Their delight at “weed control in a can” was quite something. (Incidentally, here’s a Charlie prediction: it won’t be long before “weedism” becomes a sin, and weeds are defined as misunderstood wild plants seeking safe spaces.)

Second nature

Mankind’s involvement in nature is the key to the definition, and that debate has been rumbling for a very long time.

I stumbled upon an article in, quite aptly, Nature magazine, which took the debate and discussion back through the years, centuries and millennia: John Stuart Mill to Aristotle via Gilbert White and Cicero.

Even these great minds failed to come to an agreement: is man part of nature, or separate from it?

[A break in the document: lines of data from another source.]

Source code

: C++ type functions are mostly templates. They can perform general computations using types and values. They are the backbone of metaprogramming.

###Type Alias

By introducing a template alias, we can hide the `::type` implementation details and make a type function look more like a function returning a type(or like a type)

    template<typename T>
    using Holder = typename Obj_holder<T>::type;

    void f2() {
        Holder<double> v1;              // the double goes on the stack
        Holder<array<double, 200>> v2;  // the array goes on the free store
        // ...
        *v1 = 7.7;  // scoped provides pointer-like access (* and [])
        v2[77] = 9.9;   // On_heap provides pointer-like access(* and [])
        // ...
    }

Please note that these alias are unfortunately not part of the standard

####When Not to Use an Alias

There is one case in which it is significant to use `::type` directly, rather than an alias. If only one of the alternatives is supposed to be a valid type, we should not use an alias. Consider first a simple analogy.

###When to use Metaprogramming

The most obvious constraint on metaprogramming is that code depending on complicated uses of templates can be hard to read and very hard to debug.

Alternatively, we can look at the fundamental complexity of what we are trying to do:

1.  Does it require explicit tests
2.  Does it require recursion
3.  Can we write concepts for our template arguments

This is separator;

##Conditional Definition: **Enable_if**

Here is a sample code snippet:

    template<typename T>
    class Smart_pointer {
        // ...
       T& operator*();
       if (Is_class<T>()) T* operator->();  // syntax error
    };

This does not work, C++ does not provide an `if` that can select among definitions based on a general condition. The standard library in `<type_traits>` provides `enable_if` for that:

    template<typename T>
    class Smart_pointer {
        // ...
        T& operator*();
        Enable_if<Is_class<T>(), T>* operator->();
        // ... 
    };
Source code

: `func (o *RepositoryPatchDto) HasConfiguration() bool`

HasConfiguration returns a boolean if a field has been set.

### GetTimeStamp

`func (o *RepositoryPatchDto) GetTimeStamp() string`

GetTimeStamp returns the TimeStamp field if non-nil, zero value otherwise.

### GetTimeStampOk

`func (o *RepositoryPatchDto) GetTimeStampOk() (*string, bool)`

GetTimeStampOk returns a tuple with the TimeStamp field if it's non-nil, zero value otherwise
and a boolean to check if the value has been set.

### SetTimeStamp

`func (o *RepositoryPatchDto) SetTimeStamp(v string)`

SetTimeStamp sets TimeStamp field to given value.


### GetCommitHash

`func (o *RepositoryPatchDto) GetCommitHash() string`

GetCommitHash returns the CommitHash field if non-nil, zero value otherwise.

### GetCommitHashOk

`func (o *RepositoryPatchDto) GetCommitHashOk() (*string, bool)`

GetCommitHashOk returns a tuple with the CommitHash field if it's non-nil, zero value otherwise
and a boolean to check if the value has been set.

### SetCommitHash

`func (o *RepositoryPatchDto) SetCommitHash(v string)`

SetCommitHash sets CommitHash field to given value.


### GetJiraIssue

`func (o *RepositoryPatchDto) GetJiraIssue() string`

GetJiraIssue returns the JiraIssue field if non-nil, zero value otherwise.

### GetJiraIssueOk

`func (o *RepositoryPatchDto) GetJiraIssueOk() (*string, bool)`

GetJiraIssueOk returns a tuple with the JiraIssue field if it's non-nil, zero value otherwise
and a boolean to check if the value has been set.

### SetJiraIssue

If mankind is not part of nature, then a return to nature suggests the end of agriculture.

Don’t laugh; the concept is all the rage among “green writers”, inspired by the science writer Jared Diamond, who seems to have been the first to claim that agriculture is a huge mistake.

I do hope he didn’t write it on an empty stomach. This “man is bad” school of thought puts me with my chemicals on the same eco-naughty step as the nature-friendliest farmers.

The other, somewhat more practical, school of thought is that man is part of nature, and therefore his activities are, too.

Man discovers the wheel – nature. Man does science – that’s nature. Man develops metsulfuron-methyl – nature.

Mind you, weeds develop resistance – that’s nature too. But once again, all farmers should fall under the same heading. No one has the right to claim to be “greener” than anyone else.

I couldn’t help noticing the other day that New Holland is firmly in this second school of philosophy, as shown by its development of a methane-powered T6 tractor.

They have decided that methane isn’t the evil cow-produced killer gas that many would have us believe.

It’s a natural product, so they can – and do – advertise this T6 as “powered by nature”. I had to chuckle at their bare-faced cheek.

Which reminds me; where’s my bottle of Turbo?